■ Required work:
Please repeat only the stretch of records running from the first line through the line that contains "parte de diversas".

=== Entries supplied ===

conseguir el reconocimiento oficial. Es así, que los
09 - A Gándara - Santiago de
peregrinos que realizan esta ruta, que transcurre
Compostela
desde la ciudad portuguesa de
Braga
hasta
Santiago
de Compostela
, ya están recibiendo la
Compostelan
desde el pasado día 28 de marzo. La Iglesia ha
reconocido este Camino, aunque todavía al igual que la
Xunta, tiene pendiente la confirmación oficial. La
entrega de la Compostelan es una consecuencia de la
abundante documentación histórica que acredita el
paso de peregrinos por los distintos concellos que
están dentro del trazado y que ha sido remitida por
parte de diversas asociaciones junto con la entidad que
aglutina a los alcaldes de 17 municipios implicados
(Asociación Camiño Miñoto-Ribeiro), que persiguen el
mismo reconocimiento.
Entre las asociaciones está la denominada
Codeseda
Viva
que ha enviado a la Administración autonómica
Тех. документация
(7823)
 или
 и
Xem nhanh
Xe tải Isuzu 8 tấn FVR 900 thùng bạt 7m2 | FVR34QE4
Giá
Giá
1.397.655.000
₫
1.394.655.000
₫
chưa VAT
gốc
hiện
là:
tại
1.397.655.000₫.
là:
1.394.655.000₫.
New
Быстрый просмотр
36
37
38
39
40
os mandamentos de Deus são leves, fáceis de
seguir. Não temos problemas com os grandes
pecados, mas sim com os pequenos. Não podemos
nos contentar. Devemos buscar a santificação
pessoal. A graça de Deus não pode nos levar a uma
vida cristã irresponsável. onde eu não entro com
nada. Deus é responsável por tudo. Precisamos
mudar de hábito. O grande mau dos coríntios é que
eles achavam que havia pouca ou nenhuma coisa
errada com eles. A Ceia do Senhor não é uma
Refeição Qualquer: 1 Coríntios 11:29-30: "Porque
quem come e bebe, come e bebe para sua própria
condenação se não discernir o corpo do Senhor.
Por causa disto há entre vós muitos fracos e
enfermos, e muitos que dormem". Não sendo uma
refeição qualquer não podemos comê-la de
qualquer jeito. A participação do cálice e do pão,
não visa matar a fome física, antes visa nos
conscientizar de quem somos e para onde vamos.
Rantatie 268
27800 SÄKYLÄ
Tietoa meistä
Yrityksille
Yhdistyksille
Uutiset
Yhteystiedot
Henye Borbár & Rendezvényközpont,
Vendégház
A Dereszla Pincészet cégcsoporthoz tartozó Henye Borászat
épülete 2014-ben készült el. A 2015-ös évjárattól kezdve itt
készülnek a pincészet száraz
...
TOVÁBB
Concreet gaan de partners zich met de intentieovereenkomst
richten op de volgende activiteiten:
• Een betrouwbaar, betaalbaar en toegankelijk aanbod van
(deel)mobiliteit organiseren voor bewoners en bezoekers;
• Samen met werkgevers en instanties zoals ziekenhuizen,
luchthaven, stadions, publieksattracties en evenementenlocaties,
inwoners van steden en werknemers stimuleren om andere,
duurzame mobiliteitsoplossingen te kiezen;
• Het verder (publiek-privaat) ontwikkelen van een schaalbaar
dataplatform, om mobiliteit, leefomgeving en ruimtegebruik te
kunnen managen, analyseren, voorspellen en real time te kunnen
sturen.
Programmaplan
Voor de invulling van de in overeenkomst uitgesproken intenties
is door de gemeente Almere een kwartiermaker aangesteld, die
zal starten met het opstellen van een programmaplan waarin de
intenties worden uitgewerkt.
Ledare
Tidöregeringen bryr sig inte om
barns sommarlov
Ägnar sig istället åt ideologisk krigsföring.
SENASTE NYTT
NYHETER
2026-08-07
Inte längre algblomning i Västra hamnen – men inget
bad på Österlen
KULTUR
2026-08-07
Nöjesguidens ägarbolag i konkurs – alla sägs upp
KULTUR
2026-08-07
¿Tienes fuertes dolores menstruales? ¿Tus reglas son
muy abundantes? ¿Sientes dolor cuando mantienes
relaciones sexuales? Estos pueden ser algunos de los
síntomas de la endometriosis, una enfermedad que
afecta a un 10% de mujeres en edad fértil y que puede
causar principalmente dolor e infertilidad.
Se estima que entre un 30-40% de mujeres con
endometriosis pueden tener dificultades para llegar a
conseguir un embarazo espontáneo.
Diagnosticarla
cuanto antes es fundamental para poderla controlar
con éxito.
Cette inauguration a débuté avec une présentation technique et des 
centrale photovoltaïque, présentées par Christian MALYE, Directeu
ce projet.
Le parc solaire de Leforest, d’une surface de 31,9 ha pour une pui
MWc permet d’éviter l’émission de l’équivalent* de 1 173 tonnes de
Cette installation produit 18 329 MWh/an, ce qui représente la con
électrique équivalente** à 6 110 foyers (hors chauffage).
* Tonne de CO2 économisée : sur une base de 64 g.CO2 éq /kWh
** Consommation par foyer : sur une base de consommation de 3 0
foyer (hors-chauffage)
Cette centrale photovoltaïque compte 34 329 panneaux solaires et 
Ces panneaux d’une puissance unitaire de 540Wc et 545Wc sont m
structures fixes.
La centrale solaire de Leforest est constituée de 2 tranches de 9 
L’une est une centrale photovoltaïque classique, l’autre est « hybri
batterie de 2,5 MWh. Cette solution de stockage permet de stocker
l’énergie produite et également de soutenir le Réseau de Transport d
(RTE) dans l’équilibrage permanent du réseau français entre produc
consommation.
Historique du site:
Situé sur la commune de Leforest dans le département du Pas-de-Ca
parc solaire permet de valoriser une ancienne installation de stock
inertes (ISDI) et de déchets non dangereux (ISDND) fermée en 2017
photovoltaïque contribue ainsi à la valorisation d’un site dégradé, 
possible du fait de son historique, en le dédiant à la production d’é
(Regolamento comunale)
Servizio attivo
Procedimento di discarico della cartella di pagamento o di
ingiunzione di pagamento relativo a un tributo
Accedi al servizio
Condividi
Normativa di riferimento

===

■ Your response:
conseguir el reconocimiento oficial. Es así, que los
09 - A Gándara - Santiago de
peregrinos que realizan esta ruta, que transcurre
Compostela
desde la ciudad portuguesa de
Braga
hasta
Santiago
de Compostela
, ya están recibiendo la
Compostelan
desde el pasado día 28 de marzo. La Iglesia ha
reconocido este Camino, aunque todavía al igual que la
Xunta, tiene pendiente la confirmación oficial. La
entrega de la Compostelan es una consecuencia de la
abundante documentación histórica que acredita el
paso de peregrinos por los distintos concellos que
están dentro del trazado y que ha sido remitida por
parte de diversas asociaciones junto con la entidad que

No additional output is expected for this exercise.